Page segmentation data:
==========

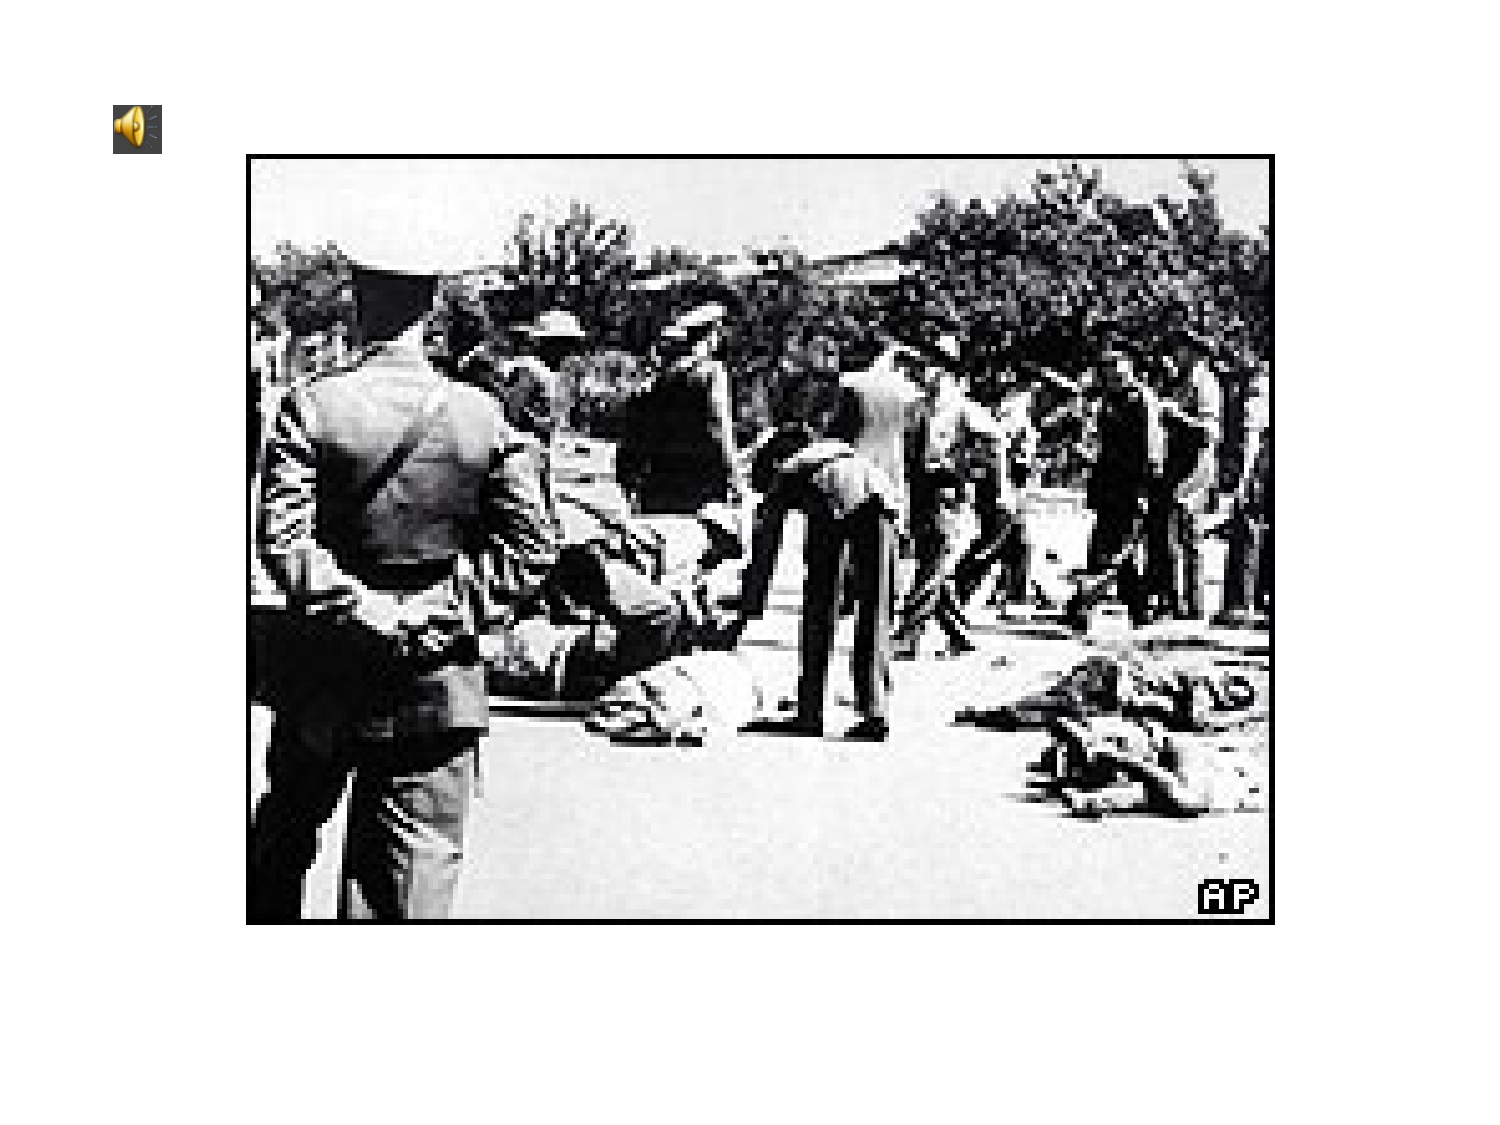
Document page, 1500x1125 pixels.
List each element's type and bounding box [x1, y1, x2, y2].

picture [112, 104, 163, 155]
picture [245, 154, 1276, 926]
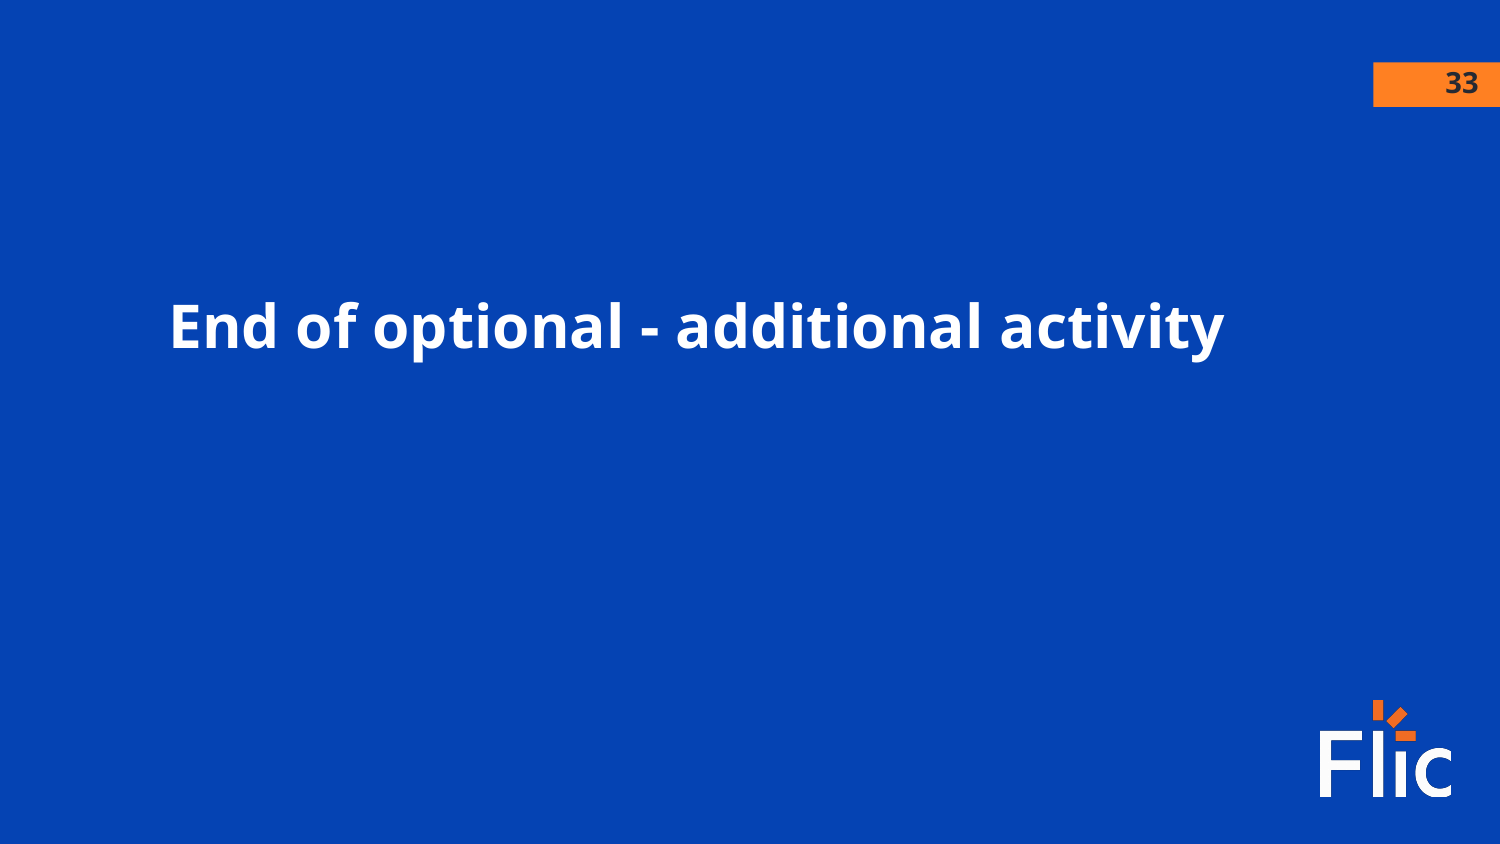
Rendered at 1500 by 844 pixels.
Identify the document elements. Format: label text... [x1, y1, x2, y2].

picture [1320, 700, 1451, 797]
text_box End of optional - additional activity [153, 273, 1349, 376]
slide_number ‹#› [1423, 66, 1500, 104]
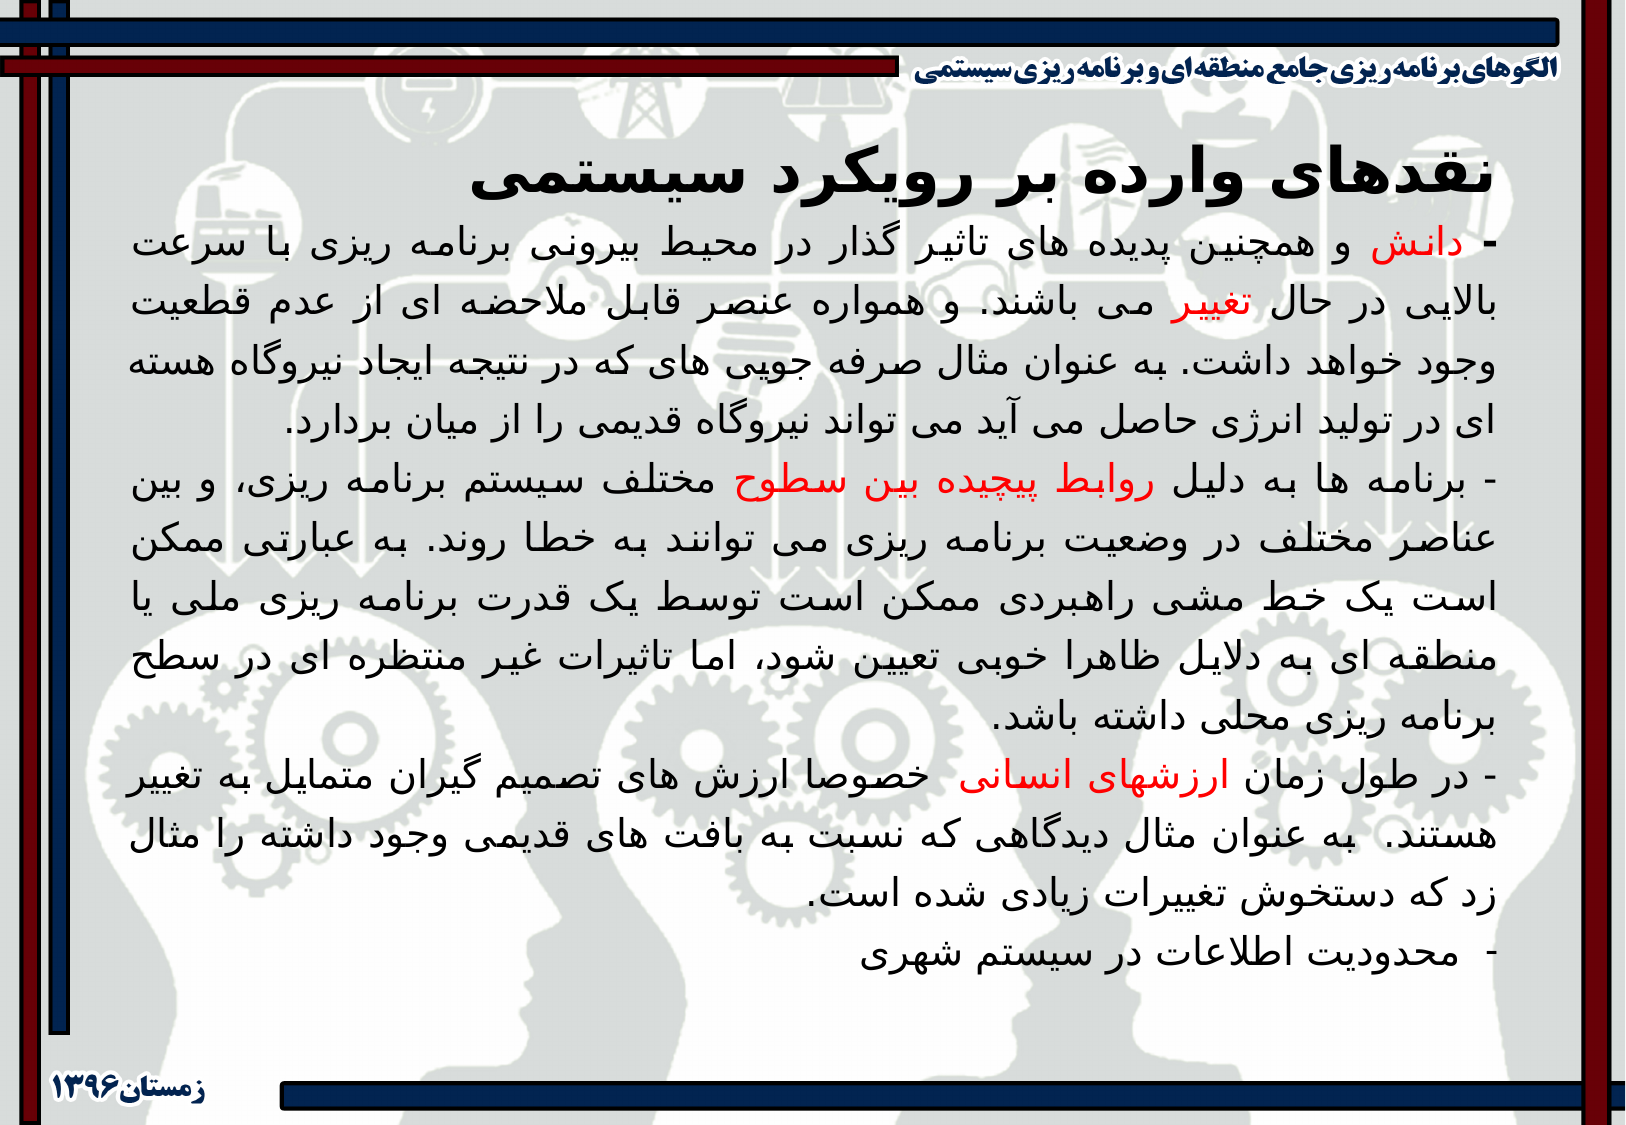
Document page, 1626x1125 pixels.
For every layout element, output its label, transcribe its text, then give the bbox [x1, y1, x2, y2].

picture [0, 0, 1626, 1125]
list نقدهای وارده بر رویکرد سیستمی - دانش و همچنین پدیده های تاثیر گذار در محیط بیرونی برنامه ریزی با سرعت بالایی در حال تغییر می باشند. و همواره عنصر قابل ملاحضه ای از عدم قطعیت وجود خواهد داشت. به عنوان مثال صرفه جویی های که در نتیجه ایجاد نیروگاه هسته ای در تولید انرژی حاصل می آید می تواند نیروگاه قدیمی را از میان بردارد. - برنامه ها به دلیل روابط پیچیده بین سطوح مختلف سیستم برنامه ریزی، و بین عناصر مختلف در وضعیت برنامه ریزی می توانند به خطا روند. به عبارتی ممکن است یک خط مشی راهبردی ممکن است توسط یک قدرت برنامه ریزی ملی یا منطقه ای به دلایل ظاهرا خوبی تعیین شود، اما تاثیرات غیر منتظره ای در سطح برنامه ریزی محلی داشته باشد. - در طول زمان ارزشهای انسانی خصوصا ارزش های تصمیم گیران متمایل به تغییر هستند. به عنوان مثال دیدگاهی که نسبت به بافت های قدیمی وجود داشته را مثال زد که دستخوش تغییرات زیادی شده است. محدودیت اطلاعات در سیستم شهری [111, 103, 1514, 1014]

==========

▸ **JOB**:
Please print all the entries exactly as written, but drop the pictures.

▸ **RESULT OF THIS TASK**:
Document page, 1500x1125 pixels.
List each element's type and bounding box [x1, y1, x2, y2].

picture [112, 104, 163, 155]
picture [245, 154, 1276, 926]
Rendered at 1500 by 844 pixels.
Identify the document elements. Format: label text... [x1, y1, x2, y2].

picture [1320, 700, 1451, 797]
text_box End of optional - additional activity [153, 273, 1349, 376]
slide_number ‹#› [1423, 66, 1500, 104]
Document page, 1626x1125 pixels.
For every layout element, output its label, transcribe its text, then give the bbox [x1, y1, x2, y2].

picture [0, 0, 1626, 1125]
list نقدهای وارده بر رویکرد سیستمی - دانش و همچنین پدیده های تاثیر گذار در محیط بیرونی برنامه ریزی با سرعت بالایی در حال تغییر می باشند. و همواره عنصر قابل ملاحضه ای از عدم قطعیت وجود خواهد داشت. به عنوان مثال صرفه جویی های که در نتیجه ایجاد نیروگاه هسته ای در تولید انرژی حاصل می آید می تواند نیروگاه قدیمی را از میان بردارد. - برنامه ها به دلیل روابط پیچیده بین سطوح مختلف سیستم برنامه ریزی، و بین عناصر مختلف در وضعیت برنامه ریزی می توانند به خطا روند. به عبارتی ممکن است یک خط مشی راهبردی ممکن است توسط یک قدرت برنامه ریزی ملی یا منطقه ای به دلایل ظاهرا خوبی تعیین شود، اما تاثیرات غیر منتظره ای در سطح برنامه ریزی محلی داشته باشد. - در طول زمان ارزشهای انسانی خصوصا ارزش های تصمیم گیران متمایل به تغییر هستند. به عنوان مثال دیدگاهی که نسبت به بافت های قدیمی وجود داشته را مثال زد که دستخوش تغییرات زیادی شده است. محدودیت اطلاعات در سیستم شهری [111, 103, 1514, 1014]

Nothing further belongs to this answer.